Rossland is a community with great history and great tradition.
With Canada Day quickly approaching several Rosslanders are gearing up to hike Mount Roberts in order to raise the flag and join in the singing of Oh Canada.
What they might not be aware of is the story behind it all.
This tradition has become very popular on Canada Day, explained Gael Fisher, a local who has done the hike a few times including once in 1986 to place the plaque in commemoration of the two flag-raisers.
Mount Roberts, formerly known as Spokane Mountain, received its first flag on June 5, 1900.
The first flag to go up was the British ensign in honour of General Roberts and his troops as they occupied Pretoria during the Boer War, as stated in an article published in the Trail Times on June 22, 1979.
After 1900 few people made the hike up Mount Roberts until the 1970s. Leo Telfer and Hutch Hutchinson began the tradition by going up annually for nearly ten years.
“They went up every year…and usually had to cut a new pole,” said Fisher.
The hike was steep and rocky and without any trees on top of the mountain, the two men were forced to go down the west side of the mountain for about a mile looking for their flag pole.
“These guys had to go over the edge of the mountain, hull it up and get it so it would stay there for awhile and tie it in…it was a lot of hard physical work,” said Fisher.
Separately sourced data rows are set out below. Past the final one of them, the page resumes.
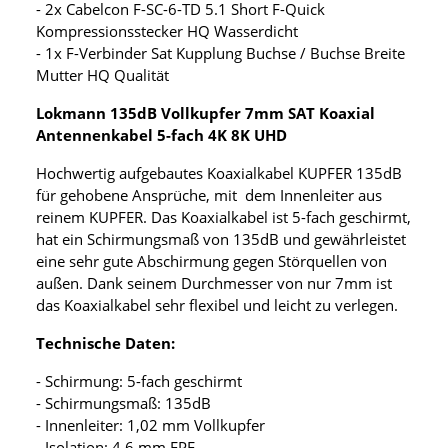
- 2x Cabelcon F-SC-6-TD 5.1 Short F-Quick
Kompressionsstecker HQ Wasserdicht
- 1x F-Verbinder Sat Kupplung Buchse / Buchse Breite
Mutter HQ Qualität
Lokmann 135dB Vollkupfer 7mm SAT Koaxial
Antennenkabel 5-fach 4K 8K UHD
Hochwertig aufgebautes Koaxialkabel KUPFER 135dB
für gehobene Ansprüche, mit dem Innenleiter aus
reinem KUPFER. Das Koaxialkabel ist 5-fach geschirmt,
hat ein Schirmungsmaß von 135dB und gewährleistet
eine sehr gute Abschirmung gegen Störquellen von
außen. Dank seinem Durchmesser von nur 7mm ist
das Koaxialkabel sehr flexibel und leicht zu verlegen.
Technische Daten:
- Schirmung: 5-fach geschirmt
- Schirmungsmaß: 135dB
- Innenleiter: 1,02 mm Vollkupfer
- Isolation: 4,6 mm FPE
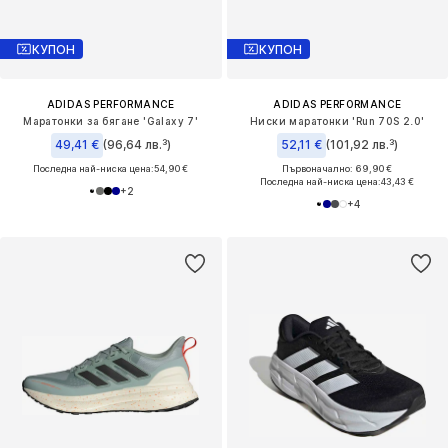
КУПОН
КУПОН
ADIDAS PERFORMANCE
ADIDAS PERFORMANCE
Маратонки за бягане 'Galaxy 7'
Ниски маратонки 'Run 70S 2.0'
49,41 €
(96,64 лв.³)
52,11 €
(101,92 лв.³)
Последна най-ниска цена:
54,90 €
Първоначално: 69,90 €
Последна най-ниска цена:
43,43 €
+
2
+
4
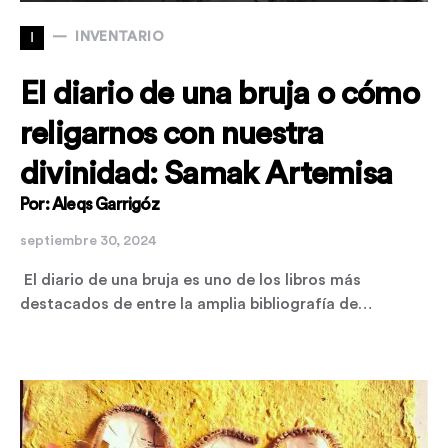
I
INVENTARIO
El diario de una bruja o cómo
religarnos con nuestra
divinidad: Samak Artemisa
Por: Aleqs Garrigóz
septiembre 30, 2024
El diario de una bruja es uno de los libros más
destacados de entre la amplia bibliografía de…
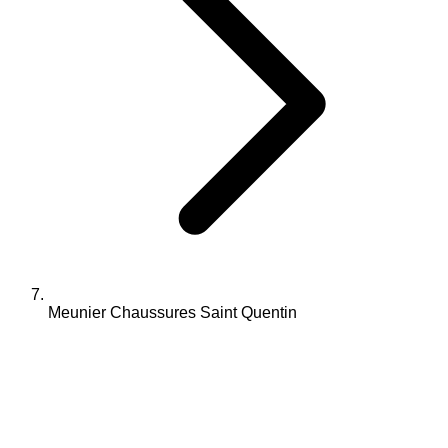
Meunier Chaussures Saint Quentin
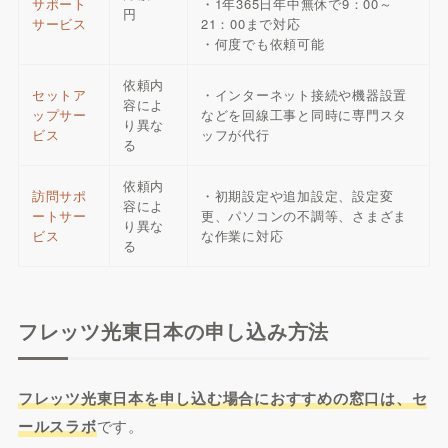
サポート
・1年365日年中無休で9：00～
円
サービス
21：00まで対応
・何度でも依頼可能
依頼内
セットア
・インターネット接続や機器設置
容によ
ップサー
などを回線工事と同時に専門スタ
り異な
ビス
ッフが代行
る
依頼内
訪問サポ
・初期設定や追加設定、設定変
容によ
ートサー
更、パソコンの不調等、さまざま
り異な
ビス
な作業に対応
る
フレッツ光東日本の申し込み方法
フレッツ光東日本を申し込む場合におすすめの窓口は、セ
ールスラボ
です。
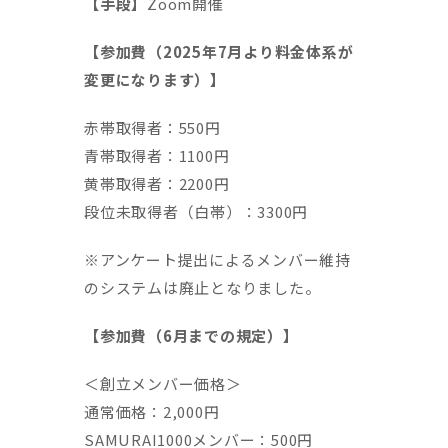
【手段】
Zoom開催
【参加費（2025年7月より料金体系が
変更になります）】
赤帯取得者：550円
青帯取得者：1100円
黄帯取得者：2200円
段位未取得者（白帯）：3300円
※アンケート提出によるメンバー維持
のシステムは廃止となりました。
【参加費（6月までの規定）】
＜創立メンバー価格＞
通常価格：2,000円
SAMURAI1000メンバー：500円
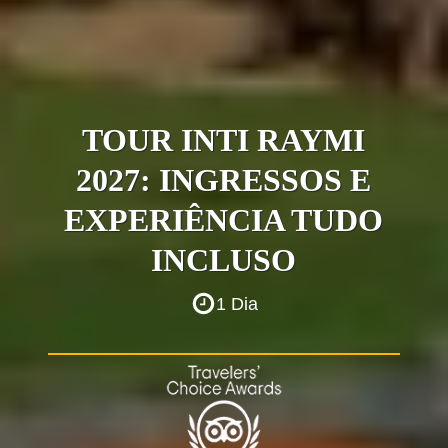
TOUR INTI RAYMI
2027: INGRESSOS E
EXPERIÊNCIA TUDO
INCLUSO
1 Dia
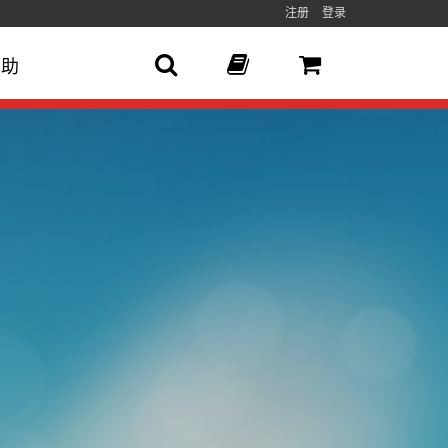
注册
登录
帮助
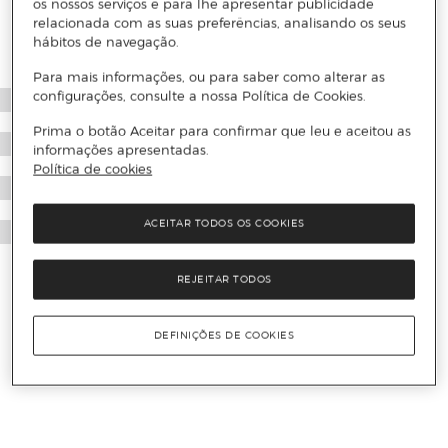
os nossos serviços e para lhe apresentar publicidade
relacionada com as suas preferências, analisando os seus
hábitos de navegação.
Para mais informações, ou para saber como alterar as
configurações, consulte a nossa Política de Cookies.
Prima o botão Aceitar para confirmar que leu e aceitou as
informações apresentadas.
Política de cookies
ACEITAR TODOS OS COOKIES
REJEITAR TODOS
DEFINIÇÕES DE COOKIES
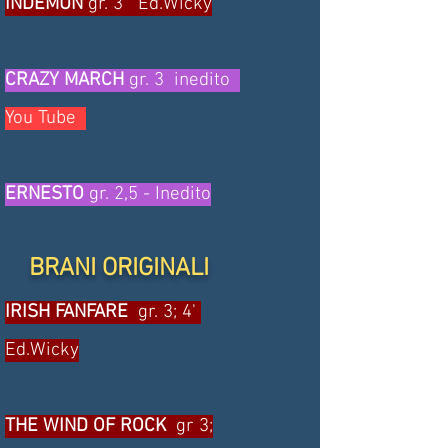
INDEMUN
gr. 3 Ed.Wicky
CRAZY MARCH
gr. 3 inedito
You Tube
ERNESTO
gr. 2,5 - Inedito
BRANI ORIGINALI
IRISH FANFARE
gr. 3; 4'
Ed.Wicky
THE WIND OF ROCK
gr 3;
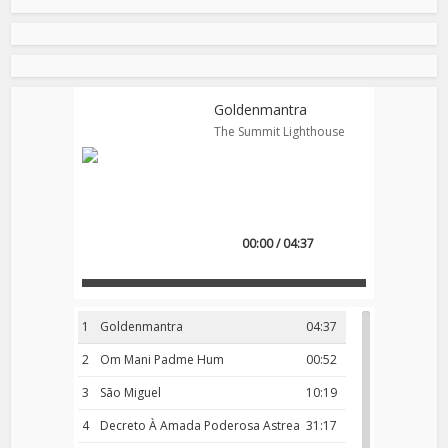
Goldenmantra
The Summit Lighthouse
00:00 / 04:37
1
Goldenmantra
04:37
2
Om Mani Padme Hum
00:52
3
São Miguel
10:19
4
Decreto À Amada Poderosa Astrea
31:17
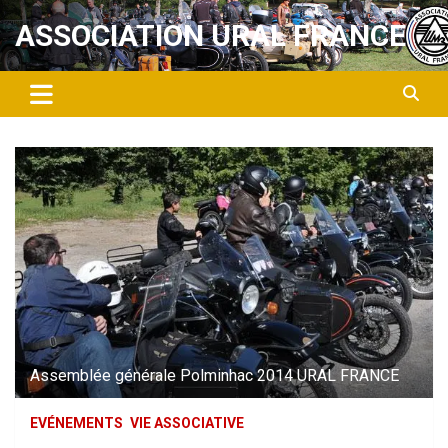
Aller
ASSOCIATION URAL FRANCE
au
contenu
Assemblée générale Polminhac 2014 URAL FRANCE
EVÉNEMENTS
VIE ASSOCIATIVE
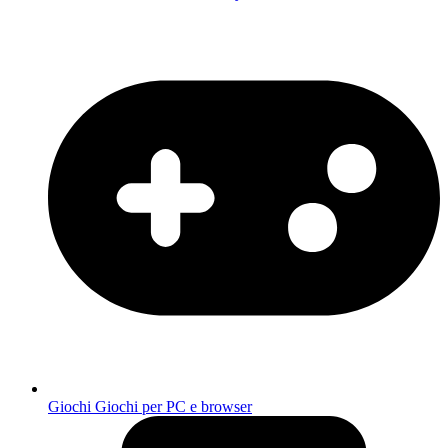
Giochi
Giochi per PC e browser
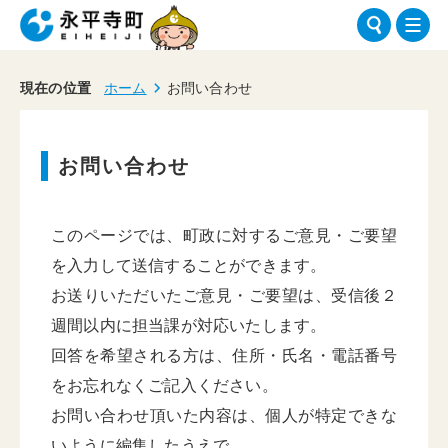
現在の位置
ホーム
お問い合わせ
お問い合わせ
このページでは、町政に対するご意見・ご要望
を入力して送信することができます。
お送りいただいたご意見・ご要望は、受信後２
週間以内に担当課が対応いたします。
回答を希望される方は、住所・氏名・電話番号
をお忘れなくご記入ください。
お問い合わせ頂いた内容は、個人が特定できな
いように編集したうえで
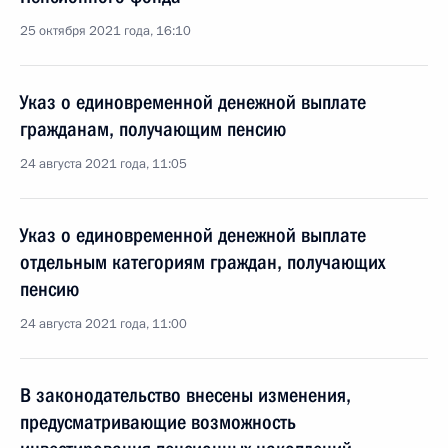
25 октября 2021 года, 16:10
Указ о единовременной денежной выплате
гражданам, получающим пенсию
24 августа 2021 года, 11:05
Указ о единовременной денежной выплате
отдельным категориям граждан, получающих
пенсию
24 августа 2021 года, 11:00
В законодательство внесены изменения,
предусматривающие возможность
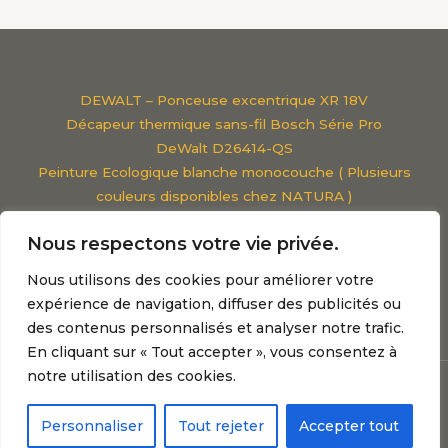
DEWALT – Ponceuse excentrique XR 18V
Décapeur thermique sans-fil Bosch Série Pro
DeWalt D26414-QS
Peinture Ecologique blanche monocouche ( Plusieurs
couleurs disponibles chez NATURA )
Viscosimètre Classique
Nous respectons votre vie privée.
Pistolet à peinture parkside
Mentions légales
Nous utilisons des cookies pour améliorer votre
Les meilleures marques de peintures : Le guide
expérience de navigation, diffuser des publicités ou
des contenus personnalisés et analyser notre trafic.
En cliquant sur « Tout accepter », vous consentez à
notre utilisation des cookies.
Copyright © 2026 Brico & Peinture
Personnaliser
Tout rejeter
Accepter tout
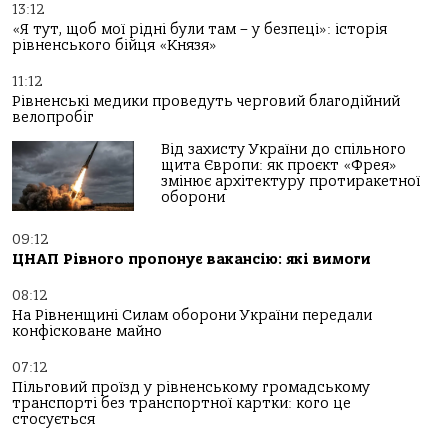
13:12
«Я тут, щоб мої рідні були там – у безпеці»: історія
рівненського бійця «Князя»
11:12
Рівненські медики проведуть черговий благодійний
велопробіг
Від захисту України до спільного
щита Європи: як проєкт «Фрея»
змінює архітектуру протиракетної
оборони
09:12
ЦНАП Рівного пропонує вакансію: які вимоги
08:12
На Рівненщині Силам оборони України передали
конфісковане майно
07:12
Пільговий проїзд у рівненському громадському
транспорті без транспортної картки: кого це
стосується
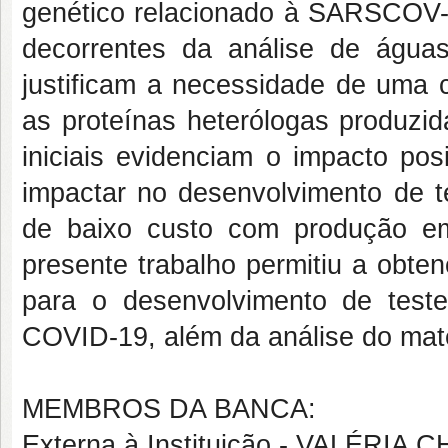
genético relacionado à SARSCOV-2
decorrentes da análise de água
justificam a necessidade de uma c
as proteínas heterólogas produzi
iniciais evidenciam o impacto pos
impactar no desenvolvimento de 
de baixo custo com produção em
presente trabalho permitiu a obte
para o desenvolvimento de teste
COVID-19, além da análise do mate
MEMBROS DA BANCA:
Externa à Instituição - VALÉR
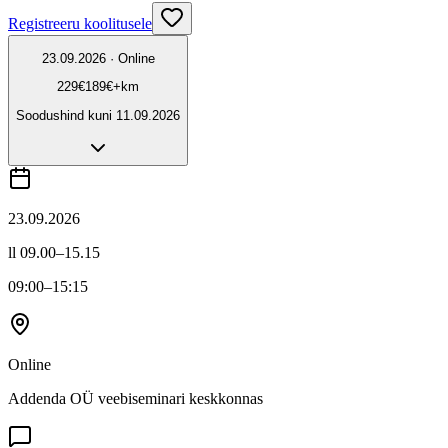
Registreeru koolitusele
23.09.2026 · Online
229
€
189
€
+km
Soodushind kuni
11.09.2026
23.09.2026
ll 09.00–15.15
09:00
–15:15
Online
Addenda OÜ veebiseminari keskkonnas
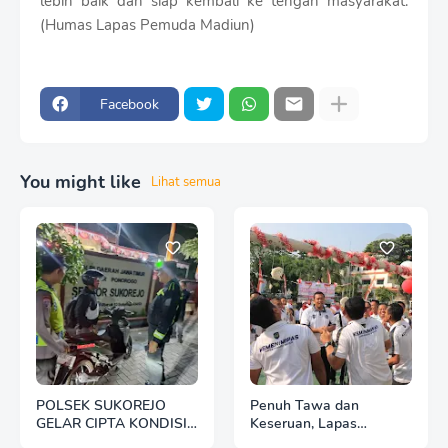
lebih baik dan siap kembali ke tengah masyarakat.
(Humas Lapas Pemuda Madiun)
Facebook
You might like
Lihat semua
POLSEK SUKOREJO
Penuh Tawa dan
GELAR CIPTA KONDISI
Keseruan, Lapas
ANTISIPASI BALAP
Pemuda Madiun Gelar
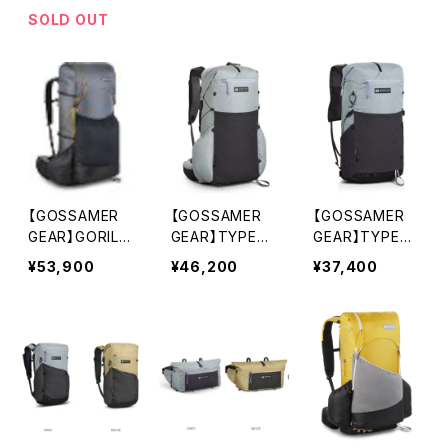
SOLD OUT
【GOSSAMER
【GOSSAMER
【GOSSAMER
GEAR】GORILL
GEAR】TYPEⅡ
GEAR】TYPEⅡ
A 50 R（GREY）
Skala 38
Grit 28
¥53,900
¥46,200
¥37,400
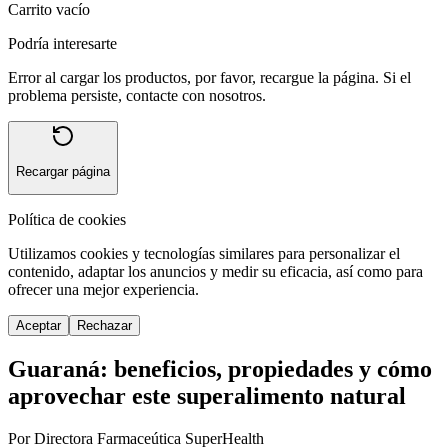
Carrito vacío
Podría interesarte
Error al cargar los productos, por favor, recargue la página. Si el
problema persiste, contacte con nosotros.
Recargar página
Política de cookies
Utilizamos cookies y tecnologías similares para personalizar el
contenido, adaptar los anuncios y medir su eficacia, así como para
ofrecer una mejor experiencia.
Aceptar
Rechazar
Guaraná: beneficios, propiedades y cómo
aprovechar este superalimento natural
Por Directora Farmaceútica SuperHealth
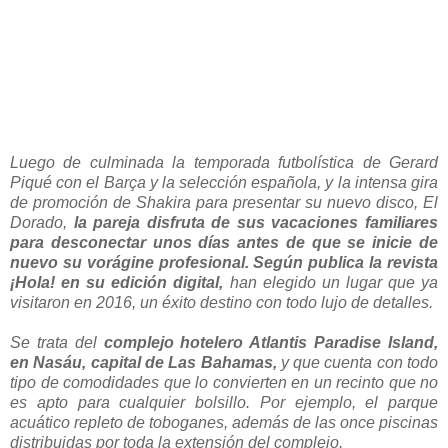
Luego de culminada la temporada futbolística de Gerard
Piqué con el Barça y la selección española, y la intensa gira
de promoción de Shakira para presentar su nuevo disco, El
Dorado,
la pareja disfruta de sus vacaciones familiares
para desconectar unos días antes de que se inicie de
nuevo su vorágine profesional. Según publica la revista
¡Hola! en su edición digital,
han elegido un lugar que ya
visitaron en 2016, un éxito destino con todo lujo de detalles.
Se trata del
complejo hotelero Atlantis Paradise Island,
en Nasáu, capital de Las Bahamas,
y que cuenta con todo
tipo de comodidades que lo convierten en un recinto que no
es apto para cualquier bolsillo. Por ejemplo, el parque
acuático repleto de toboganes, además de las once piscinas
distribuidas por toda la extensión del complejo.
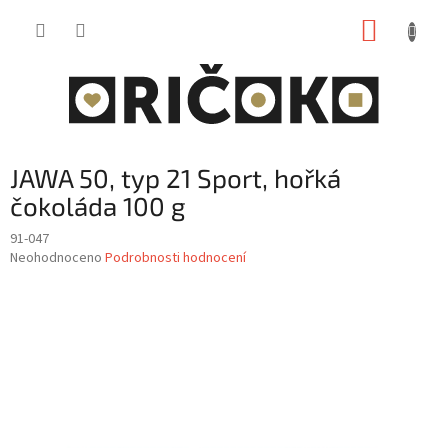
Přejít
NÁKUP
na
obsah
KOŠÍK
JAWA 50, typ 21 Sport, hořká
čokoláda 100 g
91-047
Průměrné
Neohodnoceno
Podrobnosti hodnocení
hodnocení
produktu
je
0,0
z
5
hvězdiček.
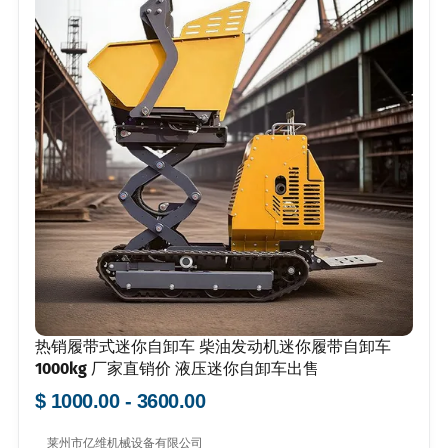
热销履带式迷你自卸车 柴油发动机迷你履带自卸车
1000kg 厂家直销价 液压迷你自卸车出售
$ 1000.00 - 3600.00
莱州市亿维机械设备有限公司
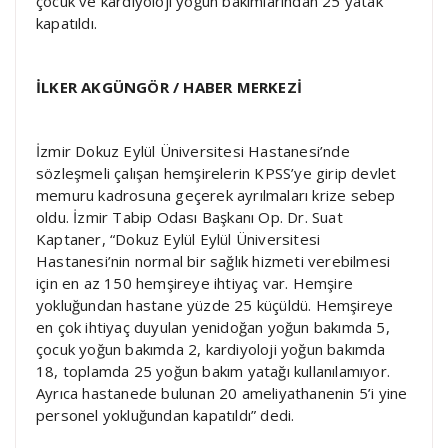
çocuk ve kardiyoloji yoğun bakımlarından 25 yatak
kapatıldı.
İLKER AKGÜNGÖR / HABER MERKEZİ
İzmir Dokuz Eylül Üniversitesi Hastanesi’nde
sözleşmeli çalışan hemşirelerin KPSS’ye girip devlet
memuru kadrosuna geçerek ayrılmaları krize sebep
oldu. İzmir Tabip Odası Başkanı Op. Dr. Suat
Kaptaner, “Dokuz Eylül Eylül Üniversitesi
Hastanesi’nin normal bir sağlık hizmeti verebilmesi
için en az 150 hemşireye ihtiyaç var. Hemşire
yokluğundan hastane yüzde 25 küçüldü. Hemşireye
en çok ihtiyaç duyulan yenidoğan yoğun bakımda 5,
çocuk yoğun bakımda 2, kardiyoloji yoğun bakımda
18, toplamda 25 yoğun bakım yatağı kullanılamıyor.
Ayrıca hastanede bulunan 20 ameliyathanenin 5’i yine
personel yokluğundan kapatıldı” dedi.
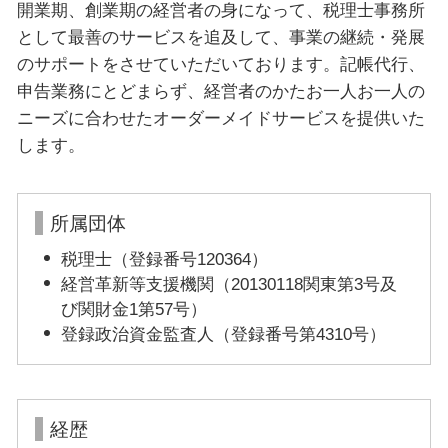
開業期、創業期の経営者の身になって、税理士事務所
として最善のサービスを追及して、事業の継続・発展
のサポートをさせていただいております。記帳代行、
申告業務にとどまらず、経営者のかたお一人お一人の
ニーズに合わせたオーダーメイドサービスを提供いた
します。
所属団体
税理士（登録番号120364）
経営革新等支援機関（20130118関東第3号及
び関財金1第57号）
登録政治資金監査人（登録番号第4310号）
経歴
Telfer made his last climb when he was in his 80s.
Years later, Cominco (now Teck Trail Operations) donated a metal flagpole to be installed and in 1986 a plaque was donated in honour of Telfer and Hutchinson.
It was this plaque that Gael and husband Stan Fisher together with Booty Griffith and Jim Douglas helped put up on Oct. 18, 1986.
On this particular occasion they drove part way up and then began their two hour hike, as the equipment was very heavy.
The plaque and flagpole have remained there ever since and a new flag is raised once a year.
“My favourite part was standing at the top looking at what you can see…the best view was looking out past Trail towards Montrose…just a fantastic view,” said Fisher, “I think that’s why it’s so popular,” she added.
There are now up to a hundred people that make the trek annually .
It was Pat, the daughter of Leo Telfer, who thought people should know about the history behind the tradition they are continuing; “I agree with her…I believe that people should know how it started…and recognize what they did,” concluded Fisher.
This tradition certainly has a tale to be told and a history to be had.
To see a picture of last year’s turnout, check out the photographs in the window at 2024 Columbia Ave.